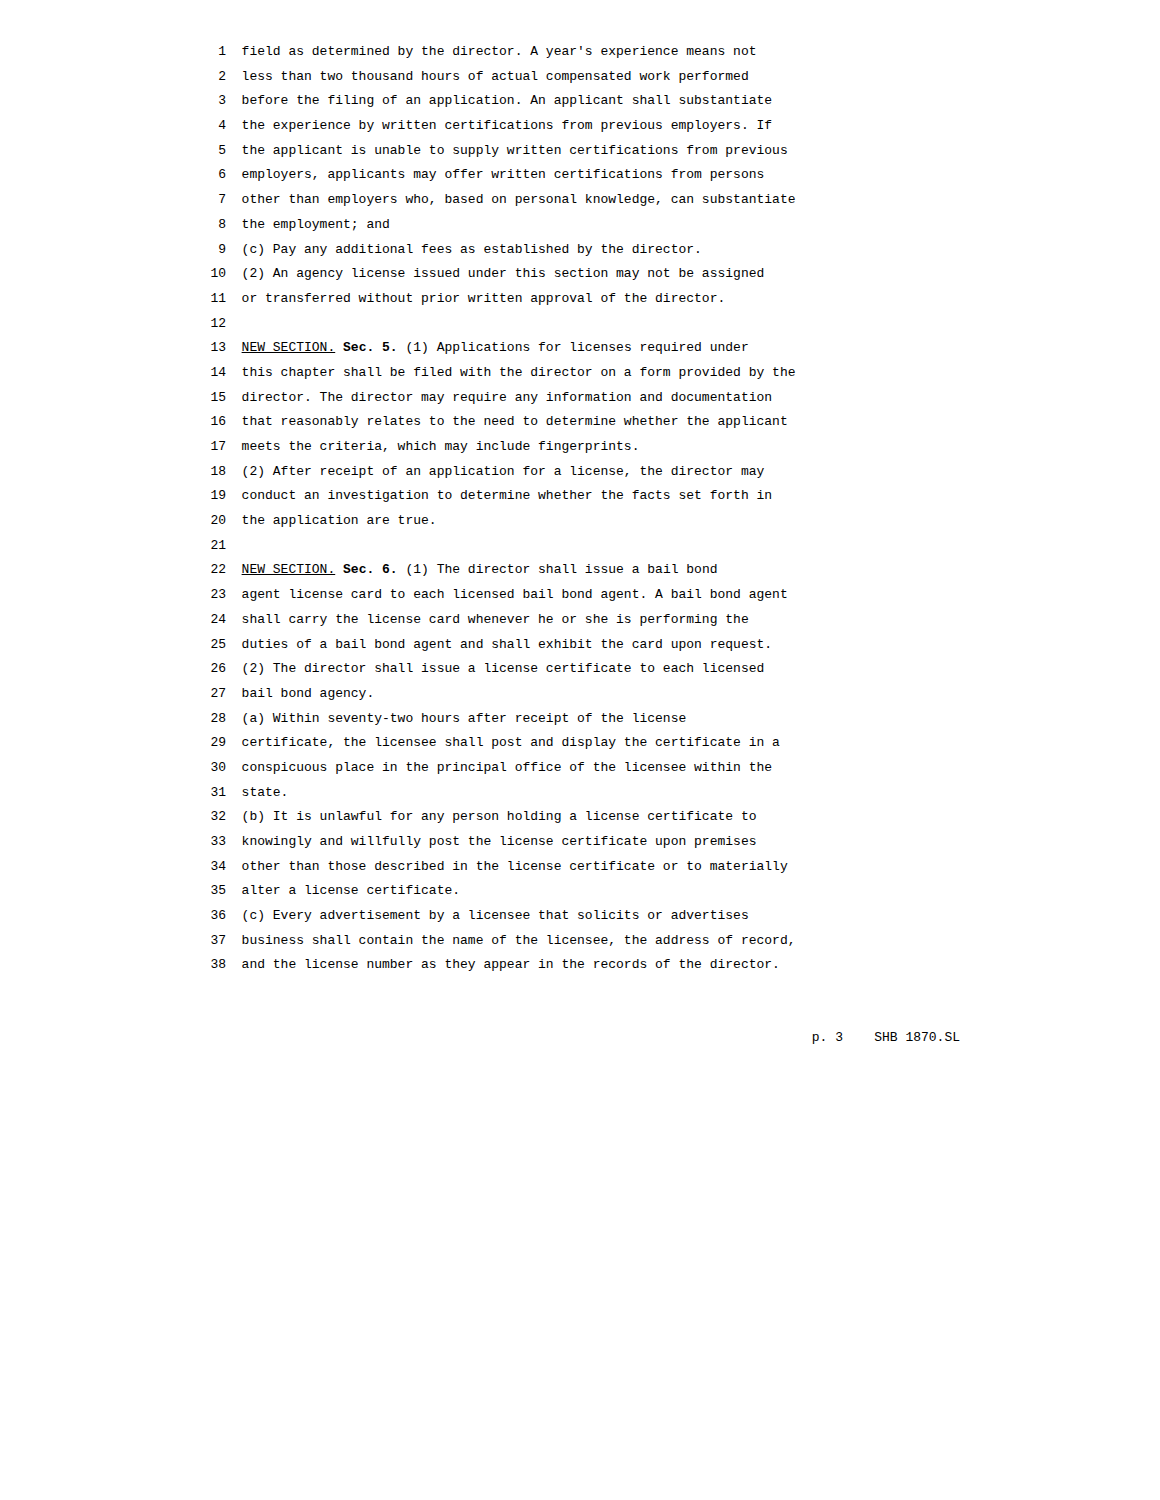field as determined by the director. A year's experience means not
less than two thousand hours of actual compensated work performed
before the filing of an application. An applicant shall substantiate
the experience by written certifications from previous employers. If
the applicant is unable to supply written certifications from previous
employers, applicants may offer written certifications from persons
other than employers who, based on personal knowledge, can substantiate
the employment; and
(c) Pay any additional fees as established by the director.
(2) An agency license issued under this section may not be assigned
or transferred without prior written approval of the director.
NEW SECTION. Sec. 5. (1) Applications for licenses required under
this chapter shall be filed with the director on a form provided by the
director. The director may require any information and documentation
that reasonably relates to the need to determine whether the applicant
meets the criteria, which may include fingerprints.
(2) After receipt of an application for a license, the director may
conduct an investigation to determine whether the facts set forth in
the application are true.
NEW SECTION. Sec. 6. (1) The director shall issue a bail bond
agent license card to each licensed bail bond agent. A bail bond agent
shall carry the license card whenever he or she is performing the
duties of a bail bond agent and shall exhibit the card upon request.
(2) The director shall issue a license certificate to each licensed
bail bond agency.
(a) Within seventy-two hours after receipt of the license
certificate, the licensee shall post and display the certificate in a
conspicuous place in the principal office of the licensee within the
state.
(b) It is unlawful for any person holding a license certificate to
knowingly and willfully post the license certificate upon premises
other than those described in the license certificate or to materially
alter a license certificate.
(c) Every advertisement by a licensee that solicits or advertises
business shall contain the name of the licensee, the address of record,
and the license number as they appear in the records of the director.
p. 3 SHB 1870.SL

·····

» ASSIGNED TASK:
The expected output is the exact run of lines from the first line of the material above through the line that contains "the application are true.", minus any pictures.

» WRITTEN SOLUTION:
field as determined by the director. A year's experience means not
less than two thousand hours of actual compensated work performed
before the filing of an application. An applicant shall substantiate
the experience by written certifications from previous employers. If
the applicant is unable to supply written certifications from previous
employers, applicants may offer written certifications from persons
other than employers who, based on personal knowledge, can substantiate
the employment; and
(c) Pay any additional fees as established by the director.
(2) An agency license issued under this section may not be assigned
or transferred without prior written approval of the director.
NEW SECTION. Sec. 5. (1) Applications for licenses required under
this chapter shall be filed with the director on a form provided by the
director. The director may require any information and documentation
that reasonably relates to the need to determine whether the applicant
meets the criteria, which may include fingerprints.
(2) After receipt of an application for a license, the director may
conduct an investigation to determine whether the facts set forth in
the application are true.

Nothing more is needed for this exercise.